Transnet Freight Rail has experienced high levels of theft and vandalism on its network, as well as other operational challenges. On Monday 23 August a senior Minerals Council delegation, led by Minerals Council President Ms Nolitha Fakude met with the Transnet Leadership team for a full day’s workshop on the critical issues and how we can work together to resolve constraints, improve performance and ultimately to get back to growth.

The mining industry’s performance has further been disrupted by criminal activities, community unrest, activities of procurement mafia and poor service delivery at municipal level.
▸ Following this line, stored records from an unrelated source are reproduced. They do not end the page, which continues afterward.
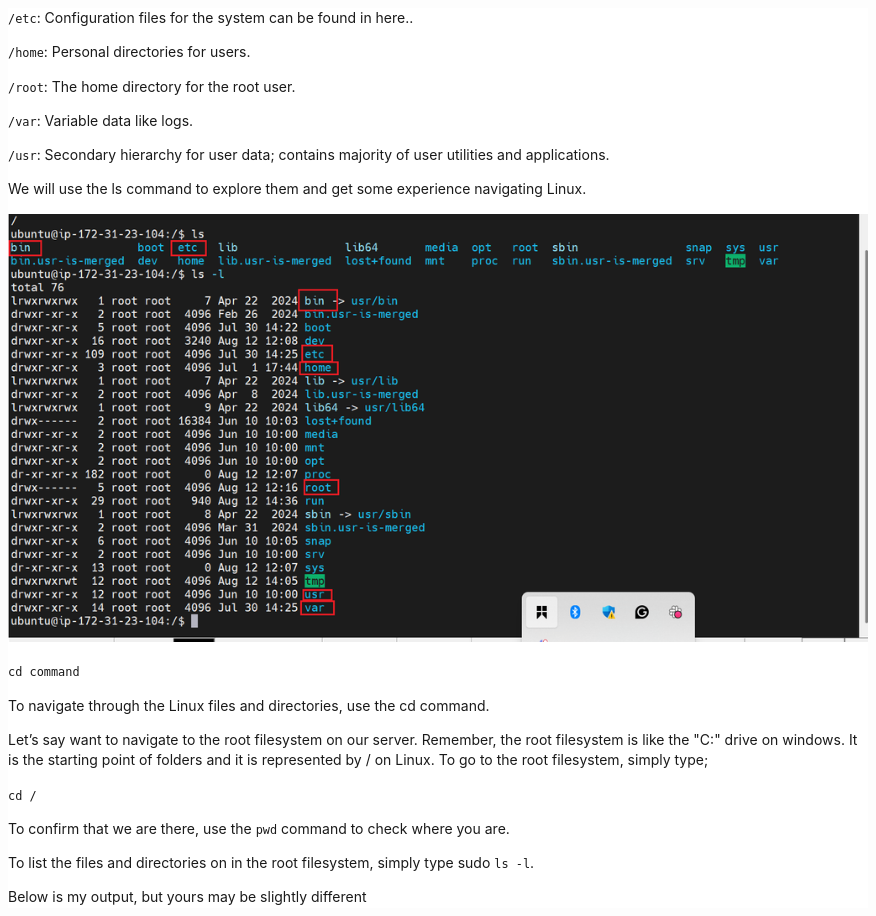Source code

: `/etc`: Configuration files for the system can be found in here.. 

`/home`: Personal directories for users. 

`/root`: The home directory for the root user. 

`/var`: Variable data like logs. 

`/usr`: Secondary hierarchy for user data; contains majority of user utilities and applications.

We will use the ls command to explore them and get some experience navigating Linux.

 ![directories](./img/07.dierctories.png)


`cd command`

To navigate through the Linux files and directories, use the cd command.

Let’s say want to navigate to the root filesystem on our server. Remember, the root filesystem is like the "C:" drive on windows. It is the starting point of folders and it is represented by / on Linux. To go to the root filesystem, simply type;

`cd /`

To confirm that we are there, use the `pwd` command to check where you are.

To list the files and directories on in the root filesystem, simply type sudo `ls -l`.

Below is my output, but yours may be slightly different
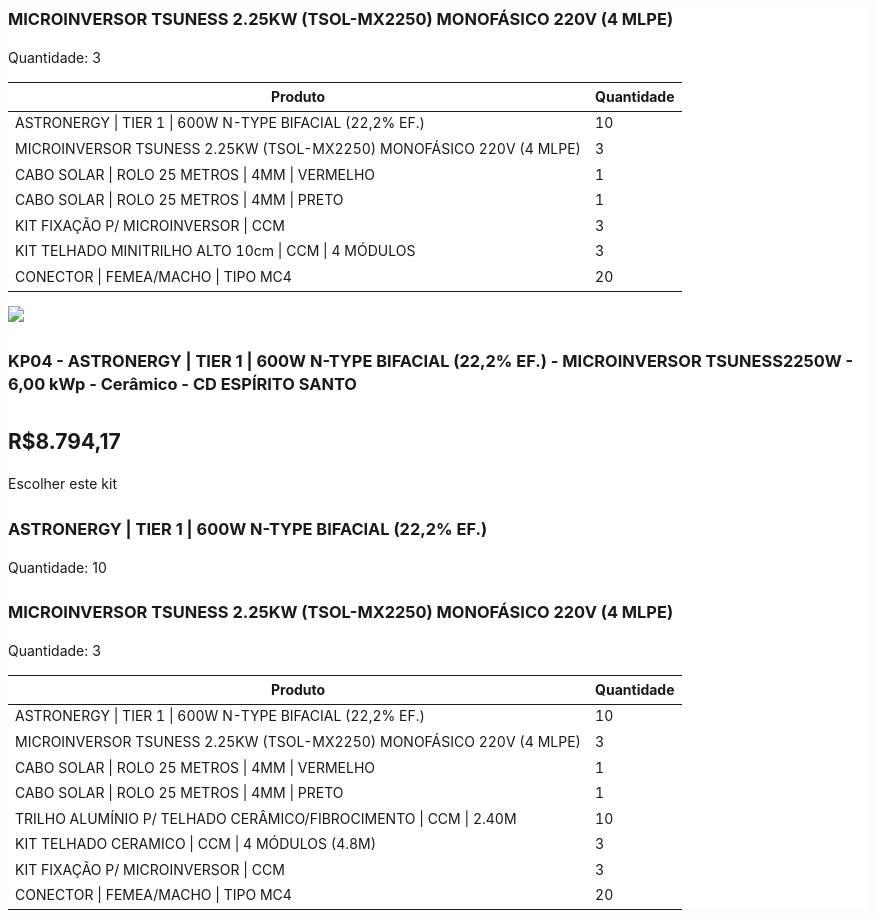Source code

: ### MICROINVERSOR TSUNESS 2.25KW (TSOL-MX2250) MONOFÁSICO 220V (4 MLPE)

Quantidade: 3

[](#collapse12)

|Produto|Quantidade|
|---|---|
|ASTRONERGY \| TIER 1 \| 600W N-TYPE BIFACIAL (22,2% EF.)|10|
|MICROINVERSOR TSUNESS 2.25KW (TSOL-MX2250) MONOFÁSICO 220V (4 MLPE)|3|
|CABO SOLAR \| ROLO 25 METROS \| 4MM \| VERMELHO|1|
|CABO SOLAR \| ROLO 25 METROS \| 4MM \| PRETO|1|
|KIT FIXAÇÃO P/ MICROINVERSOR \| CCM|3|
|KIT TELHADO MINITRILHO ALTO 10cm \| CCM \| 4 MÓDULOS|3|
|CONECTOR \| FEMEA/MACHO \| TIPO MC4|20|

![](https://solaryum-public-assets.s3.sa-east-1.amazonaws.com/983/produtos/02f64ce5-ee5a-4819-8e8e-a9ac827632a6.webp?t=1759437850)

### KP04 - ASTRONERGY | TIER 1 | 600W N-TYPE BIFACIAL (22,2% EF.) - MICROINVERSOR TSUNESS2250W - 6,00 kWp - Cerâmico - CD ESPÍRITO SANTO

## R$8.794,17

Escolher este kit

### ASTRONERGY | TIER 1 | 600W N-TYPE BIFACIAL (22,2% EF.)

Quantidade: 10

### MICROINVERSOR TSUNESS 2.25KW (TSOL-MX2250) MONOFÁSICO 220V (4 MLPE)

Quantidade: 3

[](#collapse13)

|Produto|Quantidade|
|---|---|
|ASTRONERGY \| TIER 1 \| 600W N-TYPE BIFACIAL (22,2% EF.)|10|
|MICROINVERSOR TSUNESS 2.25KW (TSOL-MX2250) MONOFÁSICO 220V (4 MLPE)|3|
|CABO SOLAR \| ROLO 25 METROS \| 4MM \| VERMELHO|1|
|CABO SOLAR \| ROLO 25 METROS \| 4MM \| PRETO|1|
|TRILHO ALUMÍNIO P/ TELHADO CERÂMICO/FIBROCIMENTO \| CCM \| 2.40M|10|
|KIT TELHADO CERAMICO \| CCM \| 4 MÓDULOS (4.8M)|3|
|KIT FIXAÇÃO P/ MICROINVERSOR \| CCM|3|
|CONECTOR \| FEMEA/MACHO \| TIPO MC4|20|

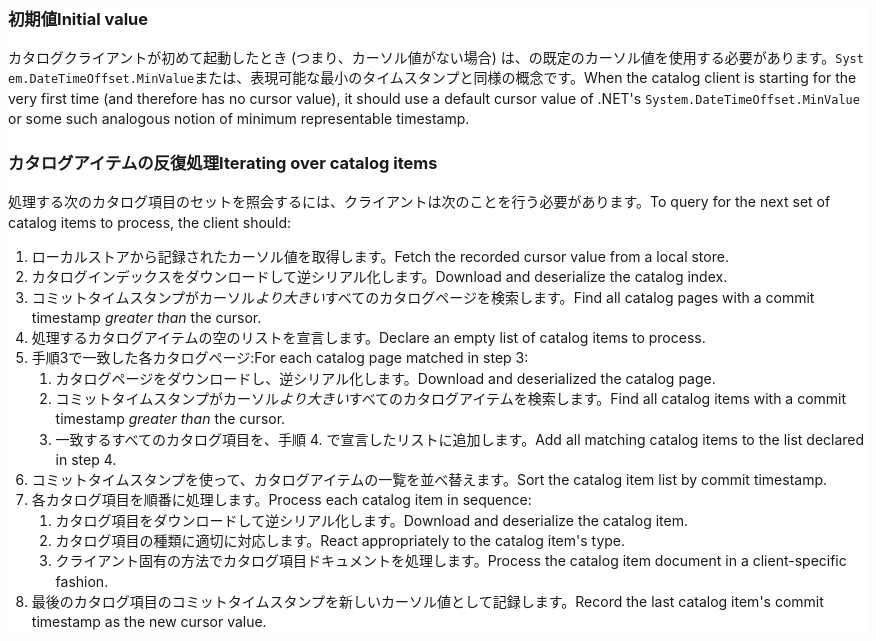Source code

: ### <a name="initial-value"></a><span data-ttu-id="9cafc-454">初期値</span><span class="sxs-lookup"><span data-stu-id="9cafc-454">Initial value</span></span>

<span data-ttu-id="9cafc-455">カタログクライアントが初めて起動したとき (つまり、カーソル値がない場合) は、の既定のカーソル値を使用する必要があります。`System.DateTimeOffset.MinValue`または、表現可能な最小のタイムスタンプと同様の概念です。</span><span class="sxs-lookup"><span data-stu-id="9cafc-455">When the catalog client is starting for the very first time (and therefore has no cursor value), it should use a default cursor value of .NET's `System.DateTimeOffset.MinValue` or some such analogous notion of minimum representable timestamp.</span></span>

### <a name="iterating-over-catalog-items"></a><span data-ttu-id="9cafc-456">カタログアイテムの反復処理</span><span class="sxs-lookup"><span data-stu-id="9cafc-456">Iterating over catalog items</span></span>

<span data-ttu-id="9cafc-457">処理する次のカタログ項目のセットを照会するには、クライアントは次のことを行う必要があります。</span><span class="sxs-lookup"><span data-stu-id="9cafc-457">To query for the next set of catalog items to process, the client should:</span></span>

1. <span data-ttu-id="9cafc-458">ローカルストアから記録されたカーソル値を取得します。</span><span class="sxs-lookup"><span data-stu-id="9cafc-458">Fetch the recorded cursor value from a local store.</span></span>
1. <span data-ttu-id="9cafc-459">カタログインデックスをダウンロードして逆シリアル化します。</span><span class="sxs-lookup"><span data-stu-id="9cafc-459">Download and deserialize the catalog index.</span></span>
1. <span data-ttu-id="9cafc-460">コミットタイムスタンプがカーソル*より大きい*すべてのカタログページを検索します。</span><span class="sxs-lookup"><span data-stu-id="9cafc-460">Find all catalog pages with a commit timestamp *greater than* the cursor.</span></span>
1. <span data-ttu-id="9cafc-461">処理するカタログアイテムの空のリストを宣言します。</span><span class="sxs-lookup"><span data-stu-id="9cafc-461">Declare an empty list of catalog items to process.</span></span>
1. <span data-ttu-id="9cafc-462">手順3で一致した各カタログページ:</span><span class="sxs-lookup"><span data-stu-id="9cafc-462">For each catalog page matched in step 3:</span></span>
   1. <span data-ttu-id="9cafc-463">カタログページをダウンロードし、逆シリアル化します。</span><span class="sxs-lookup"><span data-stu-id="9cafc-463">Download and deserialized the catalog page.</span></span>
   1. <span data-ttu-id="9cafc-464">コミットタイムスタンプがカーソル*より大きい*すべてのカタログアイテムを検索します。</span><span class="sxs-lookup"><span data-stu-id="9cafc-464">Find all catalog items with a commit timestamp *greater than* the cursor.</span></span>
   1. <span data-ttu-id="9cafc-465">一致するすべてのカタログ項目を、手順 4. で宣言したリストに追加します。</span><span class="sxs-lookup"><span data-stu-id="9cafc-465">Add all matching catalog items to the list declared in step 4.</span></span>
1. <span data-ttu-id="9cafc-466">コミットタイムスタンプを使って、カタログアイテムの一覧を並べ替えます。</span><span class="sxs-lookup"><span data-stu-id="9cafc-466">Sort the catalog item list by commit timestamp.</span></span>
1. <span data-ttu-id="9cafc-467">各カタログ項目を順番に処理します。</span><span class="sxs-lookup"><span data-stu-id="9cafc-467">Process each catalog item in sequence:</span></span>
   1. <span data-ttu-id="9cafc-468">カタログ項目をダウンロードして逆シリアル化します。</span><span class="sxs-lookup"><span data-stu-id="9cafc-468">Download and deserialize the catalog item.</span></span>
   1. <span data-ttu-id="9cafc-469">カタログ項目の種類に適切に対応します。</span><span class="sxs-lookup"><span data-stu-id="9cafc-469">React appropriately to the catalog item's type.</span></span>
   1. <span data-ttu-id="9cafc-470">クライアント固有の方法でカタログ項目ドキュメントを処理します。</span><span class="sxs-lookup"><span data-stu-id="9cafc-470">Process the catalog item document in a client-specific fashion.</span></span>
1. <span data-ttu-id="9cafc-471">最後のカタログ項目のコミットタイムスタンプを新しいカーソル値として記録します。</span><span class="sxs-lookup"><span data-stu-id="9cafc-471">Record the last catalog item's commit timestamp as the new cursor value.</span></span>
While there has been welcome progress on infrastructure reform, such as allowing the construction of embedded 100MW energy projects and moving towards private sector participation in the country’s ports, more urgency is needed to unlock the economy.

Greater collaboration and a focus on joint problem solving will lead to better solutions and practical implementation.

The five most critical structural and institutional reforms are the urgent stabilisation of South Africa’s fiscus; opening Transnet and Eskom to private investment and competition; the complete reform of the civil service; improved law enforcement to halve crime in three years; and creating policy and regulatory certainty to create global investment competitiveness.

“Unless further clear and bold political decisions are urgently made on further critical structural and institutional reforms, South Africa faces the real possibility of a full-blown sovereign debt crisis and the emergence of further social upheaval. In the absence of much higher levels of economic growth none of these problems can be solved,” concludes Roger Baxter.